I hope this question has not been asked and answered, but, I searched and did not find a direct answer, and I hope this is the correct forum as well.

Can I replace the current drive in my DirecTivo with a bigger drive, maintain everything currently stored on the stock drive, and THEN run The Zipper to obtain the upgraded features The Zipper adds to my drive?

I want to pull the original drive, and store it. I want to use a new & bigger drive with all the upgrades, but, I really don't want to lose all of my recordings and Season Pass and everything else.

Thanks!


----------



## rbautch (Feb 6, 2004)

Yes.


----------



## Conklin (Feb 12, 2005)

glen4cindy said:


> Can I replace the current drive in my DirecTivo with a bigger drive, maintain everything currently stored on the stock drive, and THEN run The Zipper to obtain the upgraded features The Zipper adds to my drive?

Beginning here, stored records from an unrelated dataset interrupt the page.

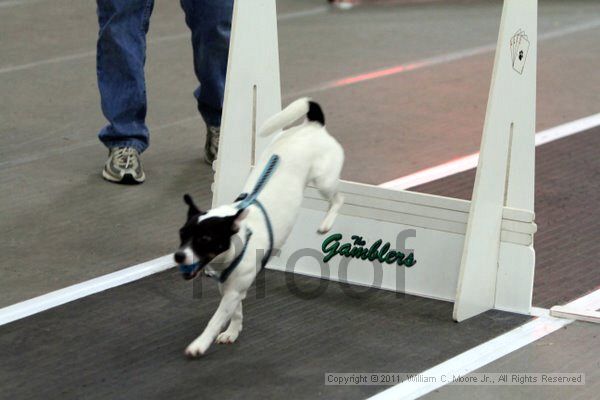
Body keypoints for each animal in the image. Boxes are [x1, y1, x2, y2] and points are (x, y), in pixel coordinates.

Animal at [175, 97, 342, 356]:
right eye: (182, 235)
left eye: (205, 239)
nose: (179, 256)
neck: (241, 237)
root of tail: (313, 125)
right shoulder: (231, 290)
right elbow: (235, 312)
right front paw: (233, 332)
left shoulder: (232, 291)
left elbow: (215, 320)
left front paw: (200, 344)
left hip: (324, 181)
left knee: (338, 198)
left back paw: (326, 223)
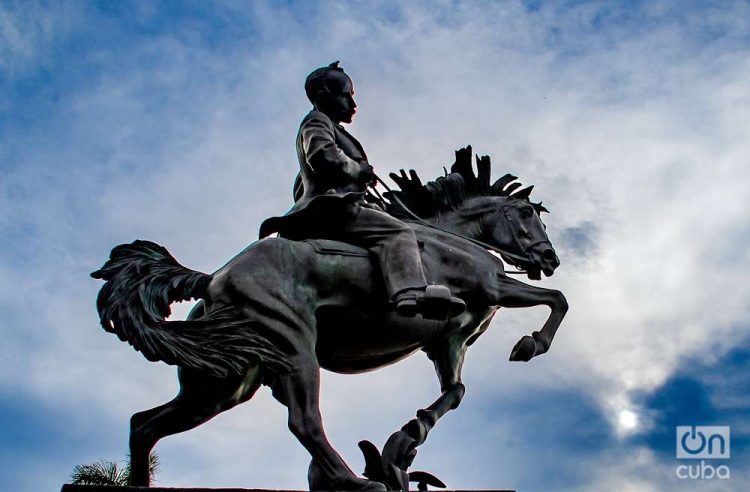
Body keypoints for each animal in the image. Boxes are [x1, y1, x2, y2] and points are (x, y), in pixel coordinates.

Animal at [91, 148, 568, 490]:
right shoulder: (493, 287)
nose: (549, 258)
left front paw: (404, 441)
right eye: (526, 213)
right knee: (304, 421)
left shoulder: (448, 343)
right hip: (293, 347)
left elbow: (454, 393)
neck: (451, 237)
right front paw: (530, 344)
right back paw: (354, 483)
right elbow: (558, 300)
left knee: (144, 425)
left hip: (223, 381)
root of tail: (213, 280)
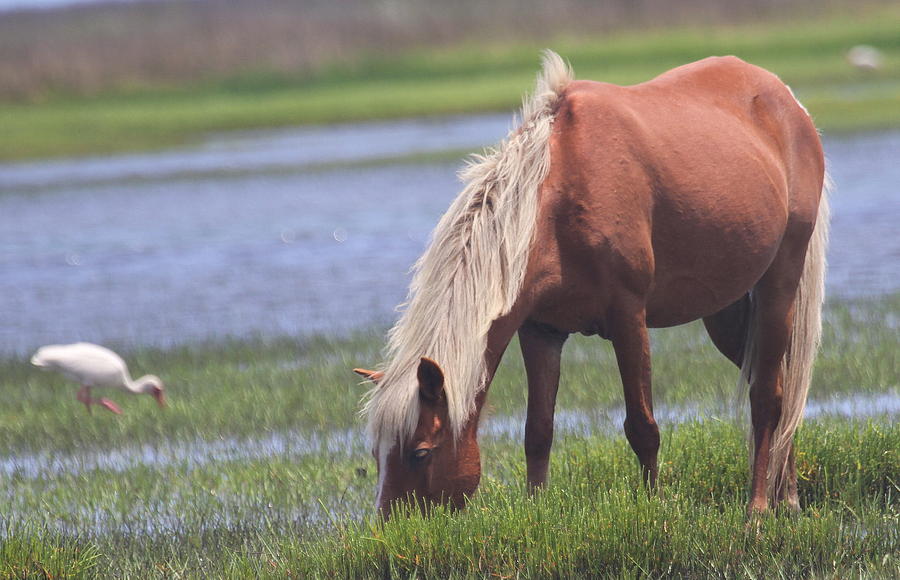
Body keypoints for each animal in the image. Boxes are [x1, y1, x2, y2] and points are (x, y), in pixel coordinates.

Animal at [354, 51, 828, 516]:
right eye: (376, 455)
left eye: (421, 451)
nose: (390, 529)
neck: (558, 194)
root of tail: (787, 100)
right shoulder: (540, 330)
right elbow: (538, 432)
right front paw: (537, 513)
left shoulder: (628, 316)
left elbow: (642, 426)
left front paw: (653, 508)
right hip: (726, 312)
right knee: (776, 385)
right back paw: (787, 498)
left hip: (779, 282)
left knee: (766, 397)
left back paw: (758, 510)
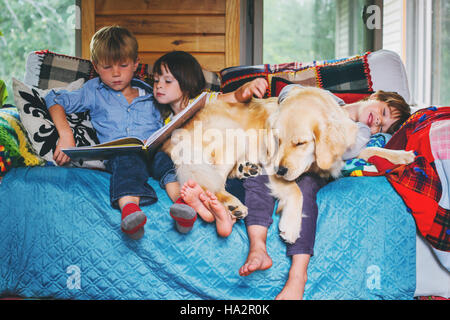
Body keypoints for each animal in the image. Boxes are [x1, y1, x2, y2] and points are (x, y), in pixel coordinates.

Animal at [162, 86, 414, 244]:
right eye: (278, 140)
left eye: (300, 143)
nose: (281, 170)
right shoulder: (273, 166)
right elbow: (295, 191)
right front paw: (292, 226)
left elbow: (370, 150)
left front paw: (402, 155)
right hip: (232, 136)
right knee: (209, 183)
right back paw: (230, 205)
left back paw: (246, 170)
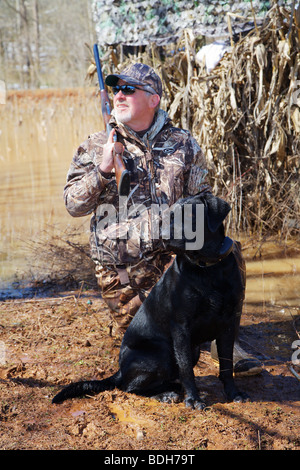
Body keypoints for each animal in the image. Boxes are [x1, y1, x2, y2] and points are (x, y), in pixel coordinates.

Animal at [53, 193, 248, 410]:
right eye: (169, 216)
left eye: (189, 214)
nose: (161, 236)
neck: (207, 268)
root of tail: (120, 370)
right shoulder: (181, 327)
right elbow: (187, 370)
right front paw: (194, 399)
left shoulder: (229, 322)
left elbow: (226, 363)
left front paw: (233, 393)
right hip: (160, 353)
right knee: (129, 387)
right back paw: (165, 395)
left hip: (192, 349)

You can upgrade your drive first with all the recordings, season passes etc...And then store your original wich you really should do anyway. Then zipper the new bigger drive with all your stuff the Zipper leaves them unharmed.

Conklin.


----------



## JWThiers (Apr 13, 2005)

Conklin said:


> You can upgrade your drive first with all the recordings, season passes etc...And then store your original wich you really should do anyway. Then zipper the new bigger drive with all your stuff the Zipper leaves them unharmed.
> 
> Conklin.


yes.
How? Google "HINSDALE". its a fairly strait foward guide. Its NOT as simple as an instantcake iso, but it is doable.


----------



## glen4cindy (Jul 18, 2003)

Okay, now then, I guess I need to know how to image the old drive to the new? Can this be done with a Linux utility? If so, which one?

Thanks again.


----------



## JWThiers (Apr 13, 2005)

glen4cindy said:


> Okay, now then, I guess I need to know how to image the old drive to the new? Can this be done with a Linux utility? If so, which one?
> 
> Thanks again.


Did you read hinsdale? Yes I know its long but it tells you step by step what you need and what to do, exactly what utils and exactly what commands to type. Short of giving your tivo to someone else to do this for it won't get easier. After you restore and expand to the new drive apply the zipper.

Edit: either go to google, type in "hinsdale" and click I'm feeling lucky or

http://www.newreleasesvideo.com/hinsdale-how-to/index9.html


----------



## Conklin (Feb 12, 2005)

Since this is your first time upgrading your drive be sure to read the Hinsdale guide thuroghly. 







Conklin.


----------



## glen4cindy (Jul 18, 2003)

Thanks very much.

I think I read a guide a long time back called Hinsdale, but, this was before the
advent of DirecTivo's. I was not aware there was an updated version available.
I am very comfortable around PC's, Linux even Mac, so now that I have the proper direction from you fine folks here, I will be WELL on my way to making better features available to my DirecTivo.

Thanks again!


----------



## rbautch (Feb 6, 2004)

The Zipper instructions link directly to two specific guides for upgrading. One is Hinsdale, the other is Weaknees online interactive guide.


----------